A Polícia Judiciária (PJ) confirmou a detenção, no passado domingo, de Stigen Magnus Carlsson, cidadão sueco de 62 anos, sobre quem pendia um mandado de detenção internacional. De acordo com o diretor da PJ, o alerta foi recebido no dia 20 de fevereiro, através do Gabinete Central Nacional da Interpol.


“No passado dia 20 de fevereiro, pelas oito horas, recebemos através do BCN um pedido de colaboração das autoridades suecas, informando que pendia contra o cidadão um mandado de detenção com eficácia internacional, inserido no sistema da Interpol”, explicou. Domilizio Matos / Diretor da Policia Judiciaria STP 




Segundo as autoridades suecas, havia indícios de que o suspeito se encontrava em território nacional, motivo pelo qual foi solicitada a colaboração das autoridades são-tomenses para confirmar a informação e proceder ao cumprimento do mandado.

Os crimes imputados incluem ofensas corporais graves, detenção e uso de armas proibidas e violação sexual grave, alegadamente cometidos na Suécia.


“Contrariamente ao que foi especulado por alguns órgãos de comunicação social, foram estes — e não outros — os crimes que fundamentaram o pedido de cooperação”, esclareceu o responsável. Domilizio Matos / Diretor da Policia Judiciaria STP 






Operação conduzida por autoridades nacionais


Após a confirmação da presença do suspeito no país, a PJ localizou-o numa unidade hoteleira na Ilha do Príncipe, onde foi montada uma operação de monitorização que culminou com a detenção. O responsável fez questão de sublinhar que toda a operação foi conduzida por autoridades nacionais.



“As diligências foram integralmente realizadas pela Polícia Judiciária de São Tomé e Príncipe, em observância ao princípio da soberania nacional. Não houve intervenção de qualquer autoridade estrangeira no território nacional”, afirmou. Domilizio Matos 


A operação contou com a colaboração da Polícia Nacional, da delegação regional do Príncipe e da Procuradoria-Geral da República.


Passaporte diplomático apreendido


Durante a detenção, foi apreendido um passaporte diplomático emitido pelas autoridades são-tomenses. Segundo a PJ, o cidadão havia exercido funções como conselheiro de um órgão de soberania, mas já se encontrava exonerado antes do pedido de cooperação internacional.

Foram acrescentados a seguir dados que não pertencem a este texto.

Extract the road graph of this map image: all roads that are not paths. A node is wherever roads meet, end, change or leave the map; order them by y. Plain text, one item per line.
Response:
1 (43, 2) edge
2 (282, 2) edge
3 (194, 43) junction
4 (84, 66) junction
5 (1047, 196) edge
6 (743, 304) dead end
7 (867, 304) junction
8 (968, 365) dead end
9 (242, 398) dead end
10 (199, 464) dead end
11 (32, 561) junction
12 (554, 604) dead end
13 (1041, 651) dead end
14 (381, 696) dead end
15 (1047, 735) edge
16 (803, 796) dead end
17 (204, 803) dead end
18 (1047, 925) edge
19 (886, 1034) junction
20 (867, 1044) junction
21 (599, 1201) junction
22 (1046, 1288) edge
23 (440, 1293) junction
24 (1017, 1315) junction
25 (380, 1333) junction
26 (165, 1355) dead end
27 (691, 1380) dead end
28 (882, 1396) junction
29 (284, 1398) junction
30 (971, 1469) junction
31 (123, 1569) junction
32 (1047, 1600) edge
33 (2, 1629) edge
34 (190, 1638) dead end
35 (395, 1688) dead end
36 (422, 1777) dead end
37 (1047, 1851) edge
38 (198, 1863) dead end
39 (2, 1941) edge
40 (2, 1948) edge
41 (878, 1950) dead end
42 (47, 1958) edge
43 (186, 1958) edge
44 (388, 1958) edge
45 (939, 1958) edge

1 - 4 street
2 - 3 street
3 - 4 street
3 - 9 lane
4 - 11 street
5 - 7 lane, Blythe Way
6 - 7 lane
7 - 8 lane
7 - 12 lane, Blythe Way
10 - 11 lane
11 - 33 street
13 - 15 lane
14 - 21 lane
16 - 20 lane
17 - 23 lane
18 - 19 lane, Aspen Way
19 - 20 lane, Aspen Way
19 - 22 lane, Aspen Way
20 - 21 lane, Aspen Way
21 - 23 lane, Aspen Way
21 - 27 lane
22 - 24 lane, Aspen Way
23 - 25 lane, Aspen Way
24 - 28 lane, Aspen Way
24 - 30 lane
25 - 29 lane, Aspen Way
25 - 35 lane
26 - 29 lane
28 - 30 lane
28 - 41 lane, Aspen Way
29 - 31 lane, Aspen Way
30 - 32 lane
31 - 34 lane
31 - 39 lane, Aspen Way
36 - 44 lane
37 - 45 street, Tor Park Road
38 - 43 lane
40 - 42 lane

“No momento da detenção, o indivíduo fazia-se acompanhar de um passaporte diplomático, que foi apreendido e entregue ao Ministério Público”, confirmou. Domilizio Matos 



Questionado sobre a data de entrada do suspeito no país e se teria utilizado o passaporte diplomático, o responsável afirmou não dispor dessa informação.


“A data precisa de entrada não podemos precisar. Tomámos conhecimento da situação apenas no dia 20, quando recebemos o alerta através da Interpol.”


Além do documento diplomático, foram apreendidos materiais informáticos e objetos pessoais.


Detenção para efeitos de extradição


A PJ esclareceu que a detenção é temporária e visa exclusivamente o processo de extradição.


“Alertar que esta é uma detenção temporária para efeitos de extradição. São Tomé e Príncipe não é competente para julgar ou executar pena relativa a factos praticados fora do território nacional”, explicou. Domilizio Matos



O detido foi apresentado ao Ministério Público, entidade responsável por promover os trâmites legais junto do Supremo Tribunal de Justiça. Sobre eventuais investigações internas relacionadas com o caso, a PJ foi categórica:


“Em momento nenhum há indícios que justifiquem a abertura de investigação local. A Polícia Judiciária limitou-se ao cumprimento integral do mandato internacional.” Domilizio Matos / Diretor da Policia Judiciaria STP 






A instituição reafirmou o seu compromisso com a legalidade e com a cooperação policial internacional no combate ao crime transnacional.